Another avenue through which some patients might gain access to the ZMapp would be a clinical trial. But testing new drugs in an epidemic setting is also incredibly challenging, especially if the disease is as sporadic and unpredictable as Ebola. If the infrastructure were in place to conduct a trial, there are still many other ethical questions inherent in this kind of clinical research. Is it ethical to have a control group that does not receive the drug? Can patients provide informed consent when faced with near imminent death?

Most importantly, if the drug is indeed found to be effective through clinical trials, new policies must ensure that those  infected with the deadly disease must have equal access to the drug. In the past, many experimental drugs tested in poor countries have only been available to those who can afford them when they first become available.

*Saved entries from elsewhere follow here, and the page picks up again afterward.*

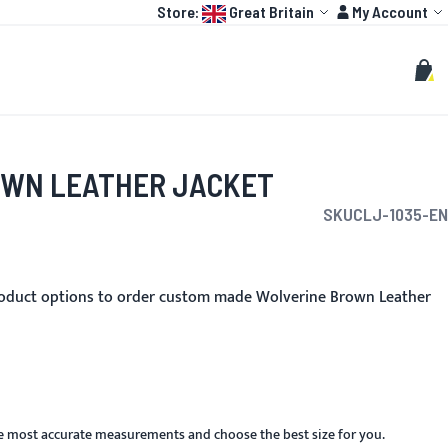
Language:
Account
Store:
Great Britain
My Account
HOT
TOGP
CUSTOMIZE
Search
Sear
My C
OWN LEATHER JACKET
SKU
CLJ-1035-EN
roduct options to order custom made Wolverine Brown Leather
he most accurate measurements and choose the best size for you.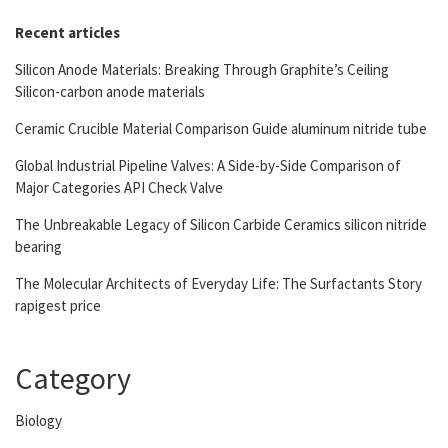
Recent articles
Silicon Anode Materials: Breaking Through Graphite’s Ceiling
Silicon-carbon anode materials
Ceramic Crucible Material Comparison Guide aluminum nitride tube
Global Industrial Pipeline Valves: A Side-by-Side Comparison of
Major Categories API Check Valve
The Unbreakable Legacy of Silicon Carbide Ceramics silicon nitride
bearing
The Molecular Architects of Everyday Life: The Surfactants Story
rapigest price
Category
Biology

The World Health Organization is convening an emergency meeting this week in Geneva to discuss the ethical issues surrounding the use of investigational drugs in epidemics. Many of these issues will likely be discussed and, hopefully, the international community can agree on fair and ethical principles for allowing access to drugs in these difficult scenarios. Sadly, it will be too late for more than 900 West Africans.

We must not allow history to once again repeat itself. The AIDS epidemic should continue to serve as a reminder to the world what can happen when only those in a particular geography have access to potentially life-saving drugs. Currently, less than 2,000 people have been infected with Ebola in West Africa. For these individuals, and those who may become infected in the near future, we need to act quickly. When only Americans have access to new or experimental treatments, others often die needlessly.